Tesla On Track For Record Deliveries Ahead Of Battery Day Announcement
Highlights
- Tesla is on track to have record deliveries this quarter
- Tesla's vertically integrated nature model always had supply chain issues
- Elon Musk has hinted that this will be the company's biggest quarter
Tesla Motors will be on the path to announce record deliveries for a quarter according to a leaked email from its billionaire founder/CEO Elon Musk as per the electrek. Tesla is notoriously vertically integrated which means the entire distribution is owned by the electric company. This has a trickle-down effect on the financials of the company as it can't recognise the revenue unit the vehicles are delivered to the end-users. It also negatively impacts the financials because it spends money upfront to manufacture the cars.
"We have a shot at a record quarter for deliveries, but we'll have to rally hard to achieve it. This is the most number of vehicles per day that we' would ever have to deliver," Musk reportedly wrote in the leaked email. "Please consider vehicle deliveries to be the absolute top priority.
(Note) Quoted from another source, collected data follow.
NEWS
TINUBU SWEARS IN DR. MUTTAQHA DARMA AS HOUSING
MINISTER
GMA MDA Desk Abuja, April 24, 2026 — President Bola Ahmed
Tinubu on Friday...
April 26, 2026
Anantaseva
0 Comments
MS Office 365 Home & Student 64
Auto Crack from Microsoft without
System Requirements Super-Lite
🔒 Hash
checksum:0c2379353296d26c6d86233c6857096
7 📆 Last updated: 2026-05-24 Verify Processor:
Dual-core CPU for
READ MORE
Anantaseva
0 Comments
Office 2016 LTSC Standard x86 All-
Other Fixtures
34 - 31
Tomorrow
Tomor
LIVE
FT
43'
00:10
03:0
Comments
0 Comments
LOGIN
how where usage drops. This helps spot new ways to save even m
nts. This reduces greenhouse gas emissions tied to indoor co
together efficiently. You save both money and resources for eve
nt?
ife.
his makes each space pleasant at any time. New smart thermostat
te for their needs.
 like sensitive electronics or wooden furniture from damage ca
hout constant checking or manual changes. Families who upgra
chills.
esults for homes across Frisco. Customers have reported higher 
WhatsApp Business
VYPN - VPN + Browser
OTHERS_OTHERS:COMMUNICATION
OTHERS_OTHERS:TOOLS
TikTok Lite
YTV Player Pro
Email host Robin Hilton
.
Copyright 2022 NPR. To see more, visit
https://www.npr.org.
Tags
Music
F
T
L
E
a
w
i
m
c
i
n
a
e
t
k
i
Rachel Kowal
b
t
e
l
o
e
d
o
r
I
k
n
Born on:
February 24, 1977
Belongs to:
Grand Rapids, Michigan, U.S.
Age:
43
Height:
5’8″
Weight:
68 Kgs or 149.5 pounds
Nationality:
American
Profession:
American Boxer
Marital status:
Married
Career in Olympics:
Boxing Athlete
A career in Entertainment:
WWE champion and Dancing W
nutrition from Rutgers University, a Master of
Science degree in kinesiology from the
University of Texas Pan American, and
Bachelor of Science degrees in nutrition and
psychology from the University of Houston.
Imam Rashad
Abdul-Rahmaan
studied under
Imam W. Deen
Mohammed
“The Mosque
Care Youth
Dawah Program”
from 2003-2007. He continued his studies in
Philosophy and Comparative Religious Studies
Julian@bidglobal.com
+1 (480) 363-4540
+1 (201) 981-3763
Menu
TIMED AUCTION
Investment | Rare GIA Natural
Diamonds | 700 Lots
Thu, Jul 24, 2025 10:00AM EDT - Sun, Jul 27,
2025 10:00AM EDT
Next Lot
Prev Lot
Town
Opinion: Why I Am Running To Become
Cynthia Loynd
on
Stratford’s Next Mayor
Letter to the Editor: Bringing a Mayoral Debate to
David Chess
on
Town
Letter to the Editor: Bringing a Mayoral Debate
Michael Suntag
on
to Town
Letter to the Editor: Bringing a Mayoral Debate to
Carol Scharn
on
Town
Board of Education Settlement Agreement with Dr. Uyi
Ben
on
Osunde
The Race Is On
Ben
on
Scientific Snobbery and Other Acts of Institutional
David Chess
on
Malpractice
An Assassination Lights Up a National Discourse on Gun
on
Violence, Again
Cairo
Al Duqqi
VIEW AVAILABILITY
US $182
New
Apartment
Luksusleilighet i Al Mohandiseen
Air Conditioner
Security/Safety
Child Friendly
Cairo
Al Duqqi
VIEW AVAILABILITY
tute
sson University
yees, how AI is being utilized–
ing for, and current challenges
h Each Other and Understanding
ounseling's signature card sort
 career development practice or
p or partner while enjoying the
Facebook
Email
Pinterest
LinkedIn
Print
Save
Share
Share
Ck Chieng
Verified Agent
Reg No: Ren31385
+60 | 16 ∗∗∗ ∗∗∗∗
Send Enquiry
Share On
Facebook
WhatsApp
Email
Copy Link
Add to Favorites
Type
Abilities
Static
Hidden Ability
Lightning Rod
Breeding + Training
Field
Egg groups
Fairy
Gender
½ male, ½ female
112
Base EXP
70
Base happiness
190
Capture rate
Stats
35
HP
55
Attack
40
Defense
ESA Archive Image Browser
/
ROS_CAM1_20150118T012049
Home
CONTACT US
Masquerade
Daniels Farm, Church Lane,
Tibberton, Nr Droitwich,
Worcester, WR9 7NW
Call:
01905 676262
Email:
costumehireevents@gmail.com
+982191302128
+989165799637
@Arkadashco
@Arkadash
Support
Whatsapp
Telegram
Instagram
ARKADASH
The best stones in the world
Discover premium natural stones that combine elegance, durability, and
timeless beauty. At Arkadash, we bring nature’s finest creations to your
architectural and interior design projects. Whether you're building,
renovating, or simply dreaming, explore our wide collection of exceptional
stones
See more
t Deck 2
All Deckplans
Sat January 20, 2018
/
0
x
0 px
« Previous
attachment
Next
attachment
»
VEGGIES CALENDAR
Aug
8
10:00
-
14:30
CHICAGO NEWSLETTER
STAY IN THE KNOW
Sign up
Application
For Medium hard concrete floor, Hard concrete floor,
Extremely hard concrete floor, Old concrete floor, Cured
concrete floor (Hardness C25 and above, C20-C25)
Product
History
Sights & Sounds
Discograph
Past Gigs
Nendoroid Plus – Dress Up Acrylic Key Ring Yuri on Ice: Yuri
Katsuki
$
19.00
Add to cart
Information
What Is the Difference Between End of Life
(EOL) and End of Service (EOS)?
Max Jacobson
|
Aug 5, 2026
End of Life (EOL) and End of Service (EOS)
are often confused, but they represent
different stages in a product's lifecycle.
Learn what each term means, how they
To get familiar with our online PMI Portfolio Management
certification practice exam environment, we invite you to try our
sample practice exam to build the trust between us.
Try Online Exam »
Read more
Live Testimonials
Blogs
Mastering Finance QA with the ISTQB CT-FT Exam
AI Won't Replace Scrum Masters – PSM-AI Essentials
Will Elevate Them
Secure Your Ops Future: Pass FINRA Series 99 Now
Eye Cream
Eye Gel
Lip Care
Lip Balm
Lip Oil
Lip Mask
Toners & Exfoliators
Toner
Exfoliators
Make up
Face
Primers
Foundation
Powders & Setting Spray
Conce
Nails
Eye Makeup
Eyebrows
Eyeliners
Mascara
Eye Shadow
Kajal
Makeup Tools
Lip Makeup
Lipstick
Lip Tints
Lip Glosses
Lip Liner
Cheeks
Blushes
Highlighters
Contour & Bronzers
It's also extremely important that we keep factory output as high as possible over the remaining 10 days. This is vital for the California market," he added.
Tesla is always in a scramble to reduce its inventory and increase its deliveries. So far the record for Tesla for most deliveries in a quarter has been 112,000 which happened in the fourth quarter of 2019. Wall Street analysts have already predicted that Tesla could overshoot that threshold with 121,000 deliveries.
Last quarter thanks to the pandemic it only managed to deliver 90,000 vehicles. Its inventory was shut down because its factory wasn't operational because of the pandemic. Tesla has been ramping up its operations as it is in the process of opening a new factory in Europe apart from having a facility in China apart from the gigafactory in the US.
Tesla has its battery day event incoming where it is slated to announce its improved battery supply which will improve its supply chain.